Plus récemment, et si elle utilise encore de temps à autres une disposition oblique, la dynamique du masque dépend plus de sa proportion : il ne remplit plus nécessairement tout l’espace, mais peut être réduit à une petite figure, dans un grand maelstrom de peinture, comme s’il naissait de cette agitation de matière et de couleurs, et, par sa précision, fixait l’ensemble comme pourrait le faire un tenon, un clou, ou un axe. Cela est particulièrement visible dans ceux des tableaux où le fond est quasiment abstrait, généralement doté de la matière assez incroyable que Fadia Haddad a su développer avec les moyens pourtant si simples et pauvres de la peinture à la colle, et où le masque contraste d’autant plus volontiers qu’il est dessiné, lui, avec précision. La fragilité du trait opposé à la violence de la peinture et du geste porte là la tension des tableaux à son paroxysme. Et ceci d’autant plus que la série des Masques, et surtout dans ces dernières années (rappelons-nous qu’elle a été entamée il y a près de dix ans), a été pour Fadia Haddad l’occasion de réintroduire dans sa peinture des couleurs plus franches. Les gris colorés, les terres, les bruns, qui caractérisaient les Oiseaux laissent place à des rouges parfois pétants, ou des bleus d’une intensité que n’aurait pas reniée Matisse.

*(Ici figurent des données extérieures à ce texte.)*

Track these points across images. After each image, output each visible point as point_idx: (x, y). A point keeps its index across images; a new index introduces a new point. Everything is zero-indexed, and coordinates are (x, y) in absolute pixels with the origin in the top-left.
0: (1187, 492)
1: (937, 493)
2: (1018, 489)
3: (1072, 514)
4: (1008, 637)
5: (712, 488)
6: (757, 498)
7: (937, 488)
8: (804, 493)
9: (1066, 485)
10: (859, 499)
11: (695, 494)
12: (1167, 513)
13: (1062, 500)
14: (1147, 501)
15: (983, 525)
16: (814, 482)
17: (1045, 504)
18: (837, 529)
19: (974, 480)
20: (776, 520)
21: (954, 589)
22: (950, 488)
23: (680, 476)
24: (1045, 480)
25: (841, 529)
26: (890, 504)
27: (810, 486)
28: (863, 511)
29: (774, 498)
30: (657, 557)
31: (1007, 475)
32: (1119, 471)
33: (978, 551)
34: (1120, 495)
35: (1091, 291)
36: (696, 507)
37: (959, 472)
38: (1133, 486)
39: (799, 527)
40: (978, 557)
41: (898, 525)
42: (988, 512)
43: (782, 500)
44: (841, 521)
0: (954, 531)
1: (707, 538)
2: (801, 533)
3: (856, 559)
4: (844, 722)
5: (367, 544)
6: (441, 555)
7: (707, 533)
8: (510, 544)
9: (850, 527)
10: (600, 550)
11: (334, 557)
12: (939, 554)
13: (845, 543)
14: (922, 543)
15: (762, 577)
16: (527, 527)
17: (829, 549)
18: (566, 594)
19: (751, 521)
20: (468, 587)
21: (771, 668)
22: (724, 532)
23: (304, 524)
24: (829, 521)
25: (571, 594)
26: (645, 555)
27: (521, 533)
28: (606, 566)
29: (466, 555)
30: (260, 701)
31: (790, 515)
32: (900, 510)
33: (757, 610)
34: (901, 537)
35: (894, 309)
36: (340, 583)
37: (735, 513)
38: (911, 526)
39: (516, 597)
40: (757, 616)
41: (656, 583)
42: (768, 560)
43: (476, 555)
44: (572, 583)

A l’heure où j’écris ces lignes, il y en a un, tout petit, qui me regarde. Il occupe toute la hauteur de la toile, une forme au trait parfois délayé, parfois au contraire d’une précision extrême, qui esquisse ce qui pourrait vaguement évoquer le crâne d’un cheval vu de face. A la hauteur des orbites, une série de scarifications noires, sept d’un côté, huit de l’autre - toujours ce rejet d’une trop grande symétrie - dessine des sourcils, des paupières, ou autre chose encore. Les lignes convergent vers le centre pour n’en former qu’une, qui descend en une longue verticale ondulante et rejoint en bas le « menton », non sans que trois autres traits ne s’en soient séparés de part et d’autre pour suggérer une « bouche », mais une « bouche » maquillée par un jus, une opalescence blanchâtre qui estompe fortement les traits et les rend presque imperceptibles. A la forme générale de ce « crâne » se superpose une autre, une simple ligne dans ce cas, comme un écho ou un fantôme de la première. Ce qui fait que ce satané masque semble doué d’une pulsation, qui le rendrait effrayant si de grandes taches rouges ne l’encadraient, ne l’avivaient de par et d’autre de l’emplacement des maxillaires. Que quelques lignes et quelques couleurs puissent évoquer tant est un phénomène qui me fascinera toujours. Il paraît qu’on nomme cela la peinture.